- Problem: Look through the records that follow. Copy every line containing the word "elbow".

Collected data:
-=-=-=-=-

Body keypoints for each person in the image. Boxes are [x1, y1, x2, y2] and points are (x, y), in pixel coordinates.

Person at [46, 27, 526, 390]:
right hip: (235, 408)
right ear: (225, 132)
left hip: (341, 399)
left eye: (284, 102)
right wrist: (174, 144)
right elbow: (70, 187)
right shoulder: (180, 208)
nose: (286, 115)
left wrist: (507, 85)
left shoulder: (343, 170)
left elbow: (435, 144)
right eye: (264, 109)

-=-=-=-=-

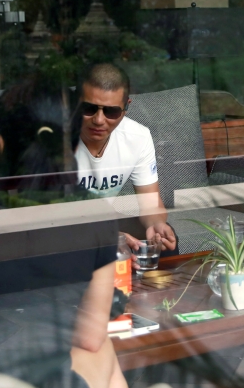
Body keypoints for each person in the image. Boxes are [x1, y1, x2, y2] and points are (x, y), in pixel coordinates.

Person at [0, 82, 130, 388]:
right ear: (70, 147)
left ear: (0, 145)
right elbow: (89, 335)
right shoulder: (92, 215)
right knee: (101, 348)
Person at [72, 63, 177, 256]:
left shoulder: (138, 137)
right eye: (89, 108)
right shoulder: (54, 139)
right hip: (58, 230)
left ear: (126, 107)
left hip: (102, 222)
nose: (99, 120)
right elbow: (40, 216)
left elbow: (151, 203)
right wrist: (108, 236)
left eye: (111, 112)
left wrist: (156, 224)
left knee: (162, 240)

-=-=-=-=-

- Answer area:
right elbow: (70, 187)
left elbow: (435, 144)
right elbow: (89, 335)
right elbow: (40, 216)
left elbow: (151, 203)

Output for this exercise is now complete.